PDA

View Full Version : Beginner: Download webpage + diff compare script?



persofi
July 15th, 2010, 08:16 PM
Hi,

I dont know any programming so I would really appreciate any help :) I want to write the following script for use in Ubuntu: (If possible in Python, because I like open-source)

(1) Download file "www.test.com/test.htm" into a folder called "Folder1" and name the file "abc.htm"

(2) Diffcompare(?) it to an existing file in "Folder2" which is also called "abc.htm".

(3) Write a report into a text file stating if the files are identical, or if there are differences.

I guess this is not a very difficult script to write? Do you have any tips where I should look to get started?

If my explanations above arent too clear: The function of the script is to compare a larger number of legal statutes in .htm format saved on my hard drive to the recent version on the website I downloaded them from.
The "www.test.com/test.htm" adress never changes, but the content of the files might get updated.
There are about 80 different files, do I need to declare as many different variables?

diesch
July 16th, 2010, 02:06 AM
The easies way is to write a shell script: Use wget to download the file and diff to compare it.

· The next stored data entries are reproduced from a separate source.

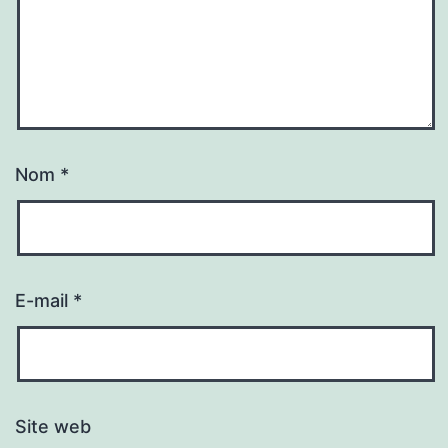
Nom
*
E-mail
*
Site web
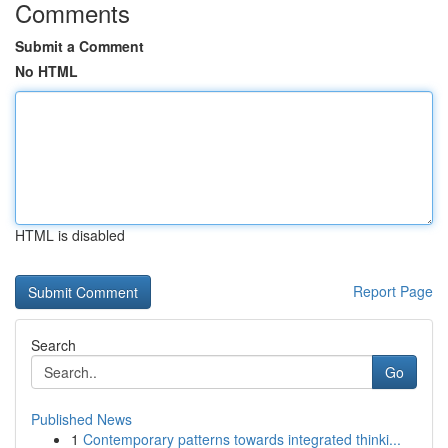
Comments
Submit a Comment
No HTML
HTML is disabled
Report Page
Search
Go
Published News
1
Contemporary patterns towards integrated thinki...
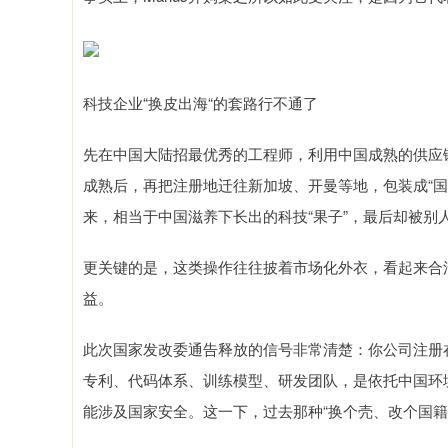
科技企业“换皮出海“的套路行不通了
先在中国大陆招最优秀的工程师，利用中国成熟的供应
成熟后，再把注册地迁往新加坡、开曼等地，包装成“
来，相当于中国滋养下长出的科技“果子”，最后却被别
更关键的是，这类操作往往披着市场化外衣，看起来合
益。
此次国家发改委通告释放的信号非常清楚：你公司注册
专利、代码体系、训练模型、研发团队，是依托中国环
能涉及国家安全。这一下，过去那种“换个壳、改个国籍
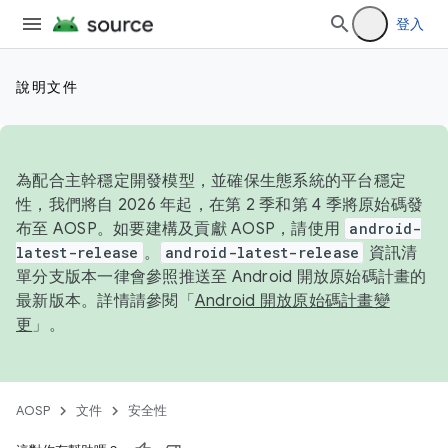
登入
說明文件
為配合主幹穩定開發模型，並確保生態系統的平台穩定
性，我們將自 2026 年起，在第 2 季和第 4 季將原始碼發
布至 AOSP。如要建構及貢獻 AOSP，請使用
android-
latest-release
。
android-latest-release
資訊清
單分支版本一律會參照推送至 Android 開放原始碼計畫的
最新版本。詳情請參閱「
Android 開放原始碼計畫變
更
」。
AOSP
文件
安全性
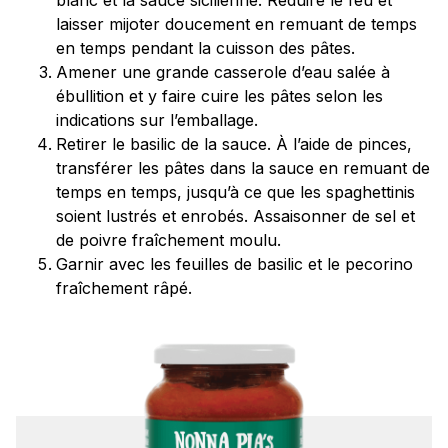
laisser mijoter doucement en remuant de temps
en temps pendant la cuisson des pâtes.
Amener une grande casserole d’eau salée à
ébullition et y faire cuire les pâtes selon les
indications sur l’emballage.
Retirer le basilic de la sauce. À l’aide de pinces,
transférer les pâtes dans la sauce en remuant de
temps en temps, jusqu’à ce que les spaghettinis
soient lustrés et enrobés. Assaisonner de sel et
de poivre fraîchement moulu.
Garnir avec les feuilles de basilic et le pecorino
fraîchement râpé.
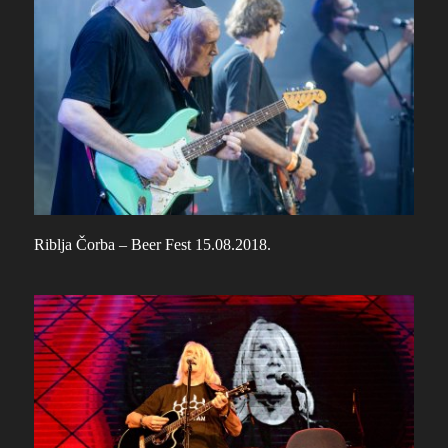
Riblja Čorba – Beer Fest 15.08.2018.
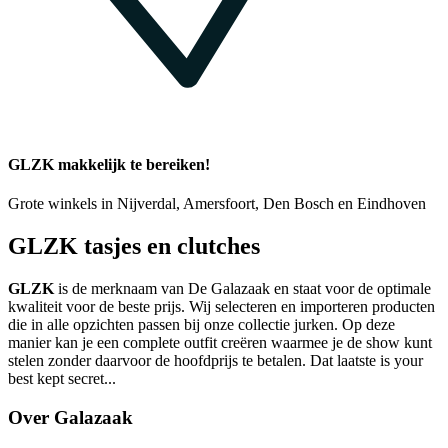
GLZK makkelijk te bereiken!
Grote winkels in Nijverdal, Amersfoort, Den Bosch en Eindhoven
GLZK tasjes en clutches
GLZK
is de merknaam van De Galazaak en staat voor de optimale
kwaliteit voor de beste prijs. Wij selecteren en importeren producten
die in alle opzichten passen bij onze collectie jurken. Op deze
manier kan je een complete outfit creëren waarmee je de show kunt
stelen zonder daarvoor de hoofdprijs te betalen. Dat laatste is your
best kept secret...
Over Galazaak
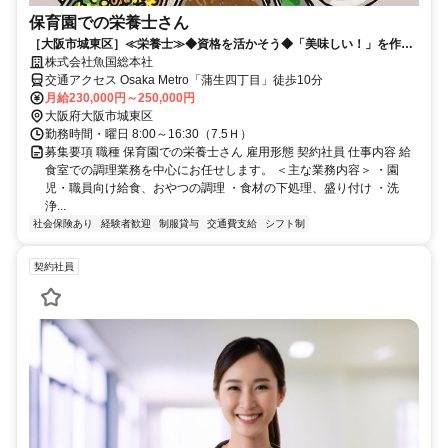
保育園での栄養士さん
［大阪市城東区］≪栄養士≫◆資格を活かそう◆「美味しい！」を作る
シゴト◆安定収入◆
株式会社魚国総本社
交通アクセス Osaka Metro「蒲生四丁目」徒歩10分
月給230,000円～250,000円
大阪府大阪市城東区
勤務時間・曜日 8:00～16:30（7.5Ｈ）
募集要項 職種 保育園での栄養士さん 雇用形態 契約社員 仕事内容 給
食室での調理業務を中心にお任せします。 ＜主な業務内容＞ ・園
児・職員向け給食、おやつの調理 ・食材の下処理、盛り付け ・洗
浄...
社会保険あり
経験者歓迎
制服貸与
交通費支給
シフト制
契約社員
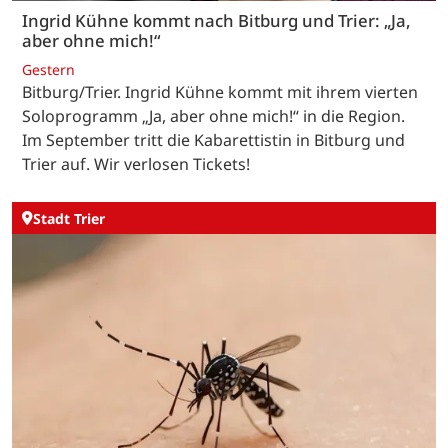
Ingrid Kühne kommt nach Bitburg und Trier: „Ja,
aber ohne mich!“
Gestern
Bitburg/Trier. Ingrid Kühne kommt mit ihrem vierten
Soloprogramm „Ja, aber ohne mich!“ in die Region.
Im September tritt die Kabarettistin in Bitburg und
Trier auf. Wir verlosen Tickets!
Stadt Trier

If you want to do it in Python have a look at urllib2.urlopen() for downloading. It returns a file-like object so you can use .readline() to read the content line-by-line and compre it with the stored file's content.

In both cases I'd use a map from URLs to stored files (if there'sno simple relation between them); in shell a file with tab separated values should do, in Python a dict is a natural choice.